Problem requirements:
Each line below with the string "Cyera" should be copied.

(Stored data entries)
*** Block opens ***

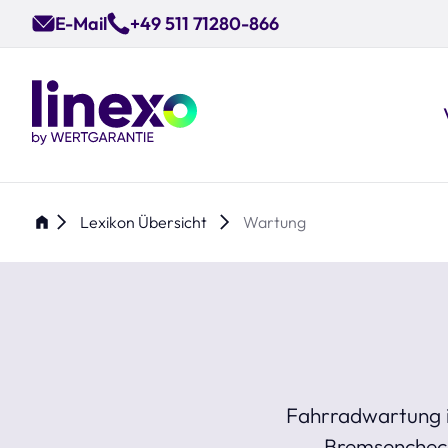
Skip
E-Mail
+49 511 71280-866
to
main
content
Lexikon Übersicht
Wartung
Fahrradwartung is
Bremsencheck,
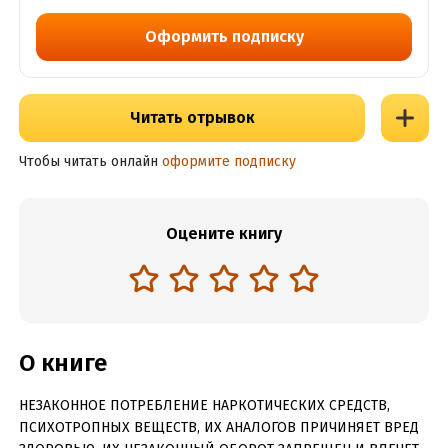
Оформить подписку
Читать отрывок
Чтобы читать онлайн
оформите подписку
Оцените книгу
О книге
НЕЗАКОННОЕ ПОТРЕБЛЕНИЕ НАРКОТИЧЕСКИХ СРЕДСТВ,
ПСИХОТРОПНЫХ ВЕЩЕСТВ, ИХ АНАЛОГОВ ПРИЧИНЯЕТ ВРЕД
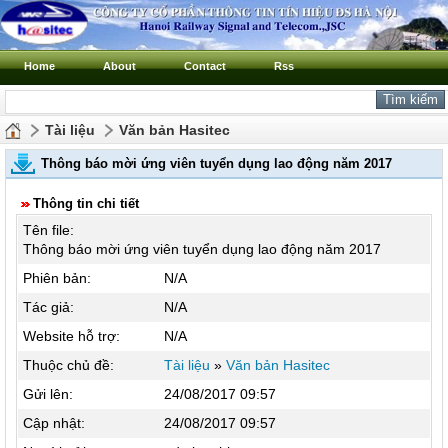
Home
About
Contact
Rss
Tài liệu
Văn bản Hasitec
Thông báo mời ứng viên tuyển dụng lao động năm 2017
Thông tin chi tiết
Tên file:
Thông báo mời ứng viên tuyển dụng lao động năm 2017
Phiên bản:
N/A
Tác giả:
N/A
Website hỗ trợ:
N/A
Thuộc chủ đề:
Tài liệu
»
Văn bản Hasitec
Gửi lên:
24/08/2017 09:57
Cập nhật:
24/08/2017 09:57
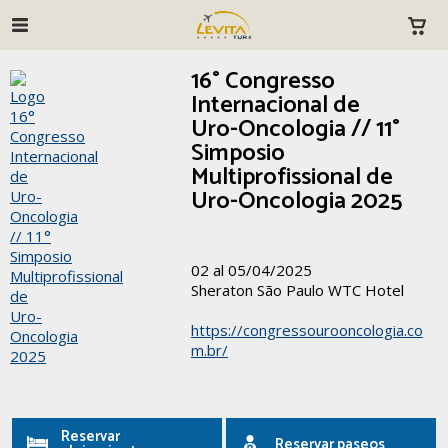
16° Congresso
Internacional de
Uro-Oncologia // 11°
Simposio
Multiprofissional de
Uro-Oncologia 2025
02 al 05/04/2025
Sheraton São Paulo WTC Hotel
https://congressourooncologia.co
m.br/
Reservar
Reservar paseos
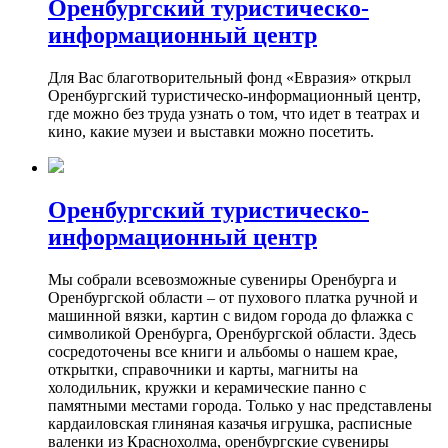
Оренбургский туристическо-
информационный центр
Для Вас благотворительный фонд «Евразия» открыл
Оренбургский туристическо-информационный центр,
где можно без труда узнать о том, что идет в театрах и
кино, какие музеи и выставки можно посетить.
Оренбургский туристическо-
информационный центр
Мы собрали всевозможные сувениры Оренбурга и
Оренбургской области – от пухового платка ручной и
машинной вязки, картин с видом города до флажка с
символикой Оренбурга, Оренбургской области. Здесь
сосредоточены все книги и альбомы о нашем крае,
открытки, справочники и карты, магниты на
холодильник, кружки и керамические панно с
памятными местами города. Только у нас представлены
кардаиловская глиняная казачья игрушка, расписные
валенки из Краснохолма, оренбургские сувениры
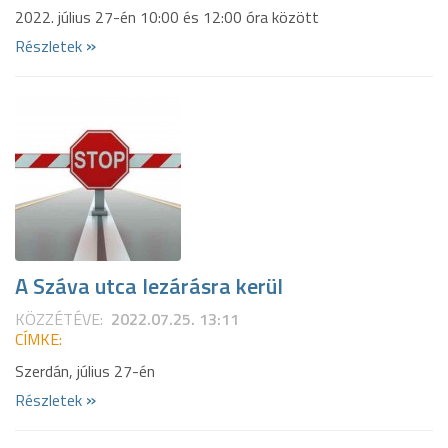
2022. július 27-én 10:00 és 12:00 óra között
»
Részletek
A Száva utca lezárásra kerül
KÖZZÉTÉVE:
2022.07.25. 13:11
CÍMKE:
Szerdán, július 27-én
»
Részletek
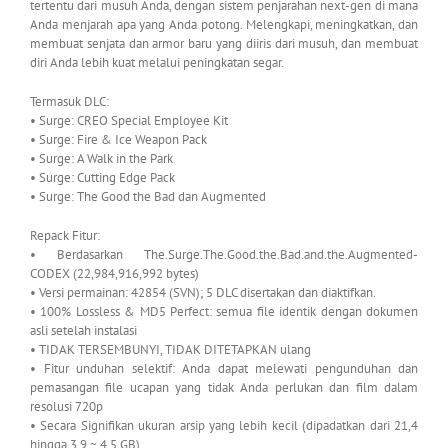
tertentu dari musuh Anda, dengan sistem penjarahan next-gen di mana
Anda menjarah apa yang Anda potong. Melengkapi, meningkatkan, dan
membuat senjata dan armor baru yang diiris dari musuh, dan membuat
diri Anda lebih kuat melalui peningkatan segar.
Termasuk DLC:
• Surge: CREO Special Employee Kit
• Surge: Fire & Ice Weapon Pack
• Surge: A Walk in the Park
• Surge: Cutting Edge Pack
• Surge: The Good the Bad dan Augmented
Repack Fitur:
• Berdasarkan The.Surge.The.Good.the.Bad.and.the.Augmented-
CODEX (22,984,916,992 bytes)
• Versi permainan: 42854 (SVN); 5 DLC disertakan dan diaktifkan.
• 100% Lossless & MD5 Perfect: semua file identik dengan dokumen
asli setelah instalasi
• TIDAK TERSEMBUNYI, TIDAK DITETAPKAN ulang
• Fitur unduhan selektif: Anda dapat melewati pengunduhan dan
pemasangan file ucapan yang tidak Anda perlukan dan film dalam
resolusi 720p
• Secara Signifikan ukuran arsip yang lebih kecil (dipadatkan dari 21,4
hingga 3,9 ~ 4,5 GB)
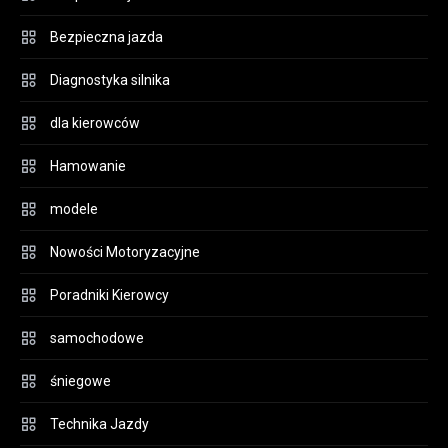
Bezpieczna jazda
Diagnostyka silnika
dla kierowców
Hamowanie
modele
Nowości Motoryzacyjne
Poradniki Kierowcy
samochodowe
śniegowe
Technika Jazdy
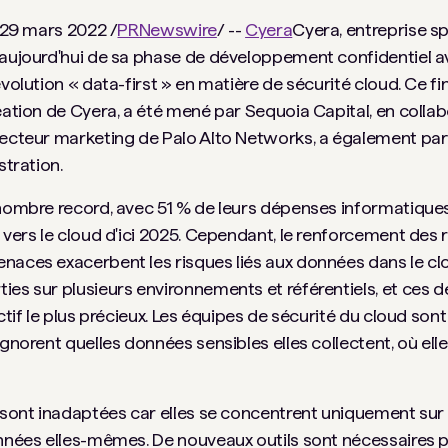
, 29 mars 2022 /
PRNewswire
/ --
Cyera
Cyera, entreprise sp
t aujourd'hui de sa phase de développement confidentiel 
évolution « data-first » en matière de sécurité cloud. Ce f
éation de Cyera, a été mené par Sequoia Capital, en colla
recteur marketing de Palo Alto Networks, a également par
stration.
 nombre record, avec 51 % de leurs dépenses informatique
r vers le cloud d'ici 2025. Cependant, le renforcement des
naces exacerbent les risques liés aux données dans le cl
ies sur plusieurs environnements et référentiels, et ces 
ctif le plus précieux. Les équipes de sécurité du cloud sont
gnorent quelles données sensibles elles collectent, où ell
 sont inadaptées car elles se concentrent uniquement sur l
données elles-mêmes. De nouveaux outils sont nécessaires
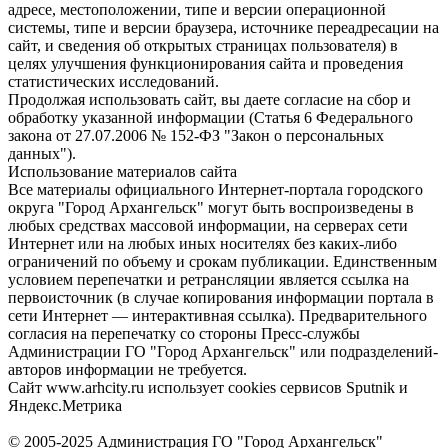
адресе, местоположении, типе и версии операционной
системы, типе и версии браузера, источнике переадресации на
сайт, и сведения об открытых страницах пользователя) в
целях улучшения функционирования сайта и проведения
статистических исследований.
Продолжая использовать сайт, вы даете согласие на сбор и
обработку указанной информации (Статья 6 Федерального
закона от 27.07.2006 № 152-ФЗ "Закон о персональных
данных").
Использование материалов сайта
Все материалы официального Интернет-портала городского
округа "Город Архангельск" могут быть воспроизведены в
любых средствах массовой информации, на серверах сети
Интернет или на любых иных носителях без каких-либо
ограничений по объему и срокам публикации. Единственным
условием перепечатки и ретрансляции является ссылка на
первоисточник (в случае копирования информации портала в
сети Интернет — интерактивная ссылка). Предварительного
согласия на перепечатку со стороны Пресс-службы
Администрации ГО "Город Архангельск" или подразделений-
авторов информации не требуется.
Сайт www.arhcity.ru использует cookies сервисов Sputnik и
Яндекс.Метрика
© 2005-2025 Администрация ГО "Город Архангельск"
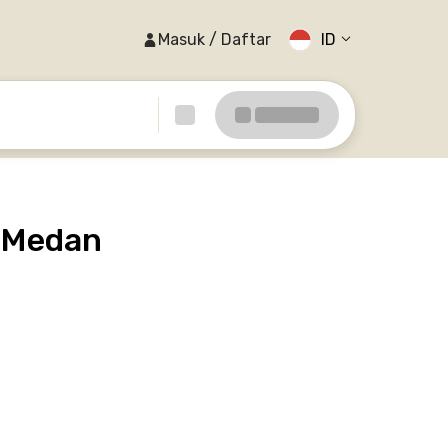
Masuk / Daftar
ID
) Medan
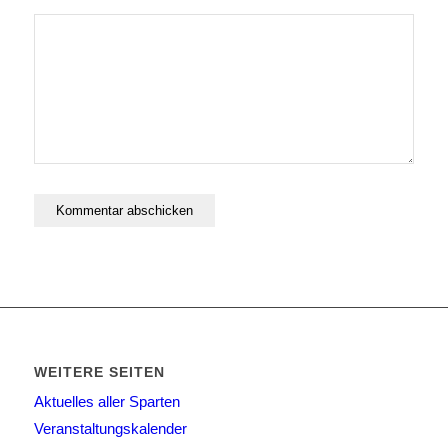
WEITERE SEITEN
Aktuelles aller Sparten
Veranstaltungskalender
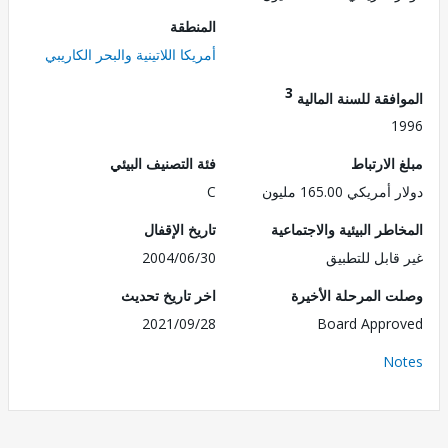
المنطقة
أمريكا اللاتينية والبحر الكاريبي
3
فقة للسنة المالية
1
الارتباط
فئة التصنيف البيئي
ريكي 165.00 مليون
C
طر البيئية والاجتماعية
تاريخ الإقفال
قابل للتطبيق
2004/06/30
 المرحلة الأخيرة
اخر تاريخ تحديث
2021/09/28
Board Appr
No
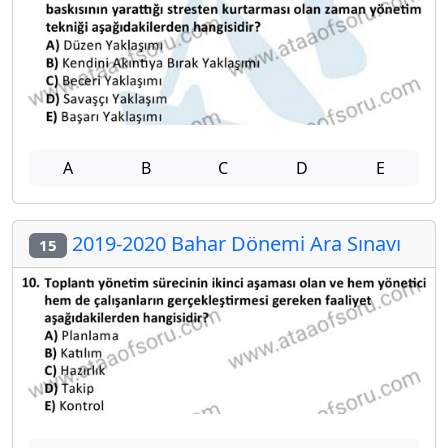
A
B
C
D
E
2019-2020 Bahar Dönemi Ara Sınavı
15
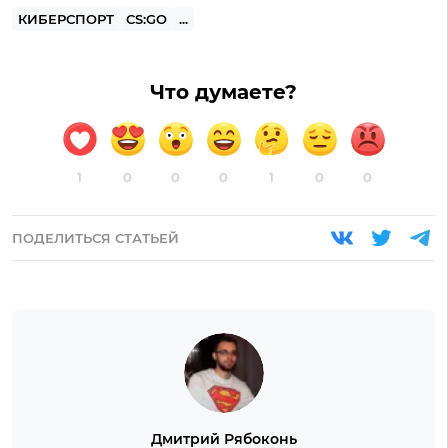
КИБЕРСПОРТ
CS:GO
...
Что думаете?
1
0
0
0
1
0
0
ПОДЕЛИТЬСЯ СТАТЬЕЙ
Дмитрий Рябоконь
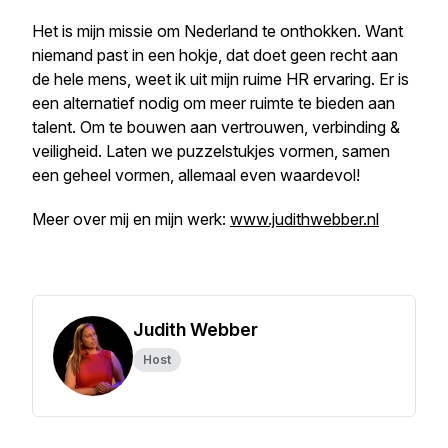
Het is mijn missie om Nederland te onthokken. Want
niemand past in een hokje, dat doet geen recht aan
de hele mens, weet ik uit mijn ruime HR ervaring. Er is
een alternatief nodig om meer ruimte te bieden aan
talent. Om te bouwen aan vertrouwen, verbinding &
veiligheid. Laten we puzzelstukjes vormen, samen
een geheel vormen, allemaal even waardevol!
Meer over mij en mijn werk:
www.judithwebber.nl
Judith Webber
Host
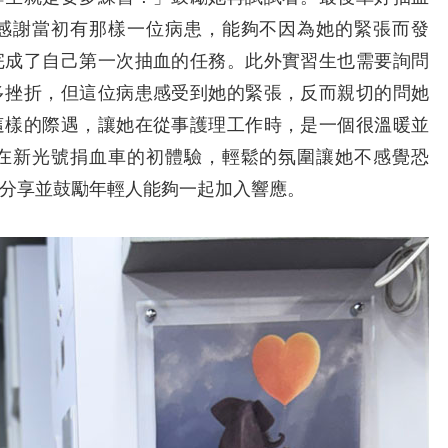
感謝當初有那樣一位病患，能夠不因為她的緊張而發
完成了自己第一次抽血的任務。此外實習生也需要詢問
多挫折，但這位病患感受到她的緊張，反而親切的問她
這樣的際遇，讓她在從事護理工作時，是一個很溫暖並
在新光號捐血車的初體驗，輕鬆的氛圍讓她不感覺恐
分享並鼓勵年輕人能夠一起加入響應。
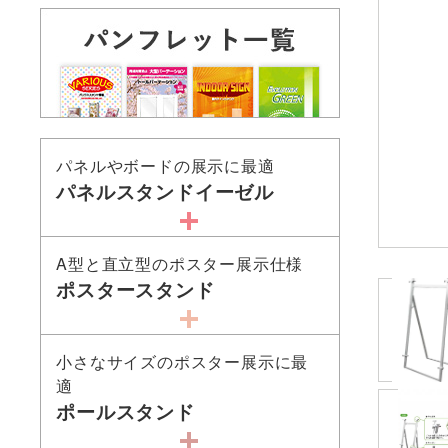
パネルやボードの展示に最適
パネルスタンドイーゼル
A型と直立型のポスター展示仕様
ポスタースタンド
小さなサイズのポスター展示に最
適
ポールスタンド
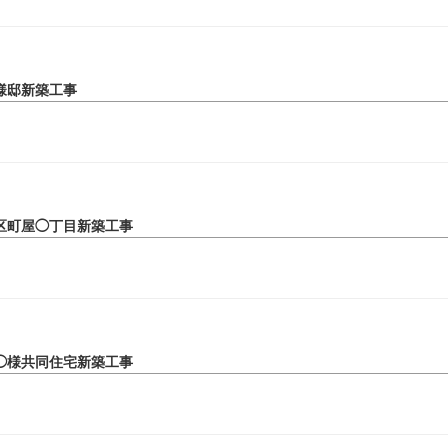
様邸新築工事
区町屋◯丁目新築工事
◯様共同住宅新築工事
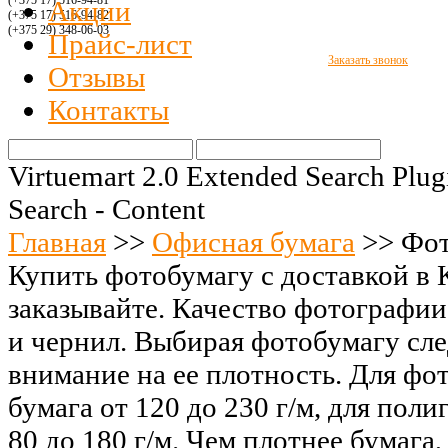
(+375 17) 516
-94-8
1
Акции
(+375 17) 516
-94-
82
(+375 29)
348-06-03
Прайс-лист
Заказать звонок
Отзывы
Контакты
Virtuemart 2.0 Extended Search Plug
Search - Content
Главная
>>
Офисная бумага
>>
Фот
Купить фотобумагу с доставкой в 
заказывайте. Качество фотографии
и чернил. Выбирая фотобумагу сле
внимание на ее плотность. Для фо
бумага от 120 до 230 г/м, для пол
80 до 180 г/м. Чем плотнее бумага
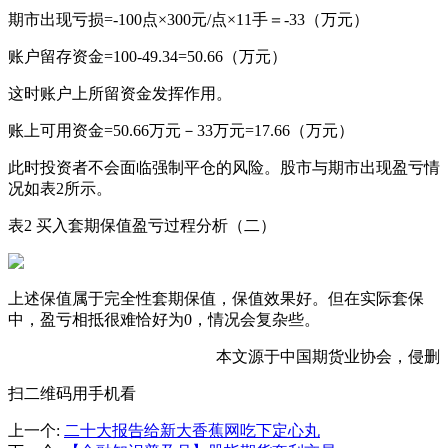
期市出现亏损=-100点×300元/点×11手＝-33（万元）
账户留存资金=100-49.34=50.66（万元）
这时账户上所留资金发挥作用。
账上可用资金=50.66万元－33万元=17.66（万元）
此时投资者不会面临强制平仓的风险。股市与期市出现盈亏情
况如表2所示。
表2 买入套期保值盈亏过程分析（二）
上述保值属于完全性套期保值，保值效果好。但在实际套保
中，盈亏相抵很难恰好为0，情况会复杂些。
本文源于中国期货业协会，侵删
扫二维码用手机看
上一个
:
二十大报告给新大香蕉网吃下定心丸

*** Block closes ***

Result of this task:
Cyera
Cyera, entreprise sp
éation de Cyera, a été mené par Sequoia Capital, en colla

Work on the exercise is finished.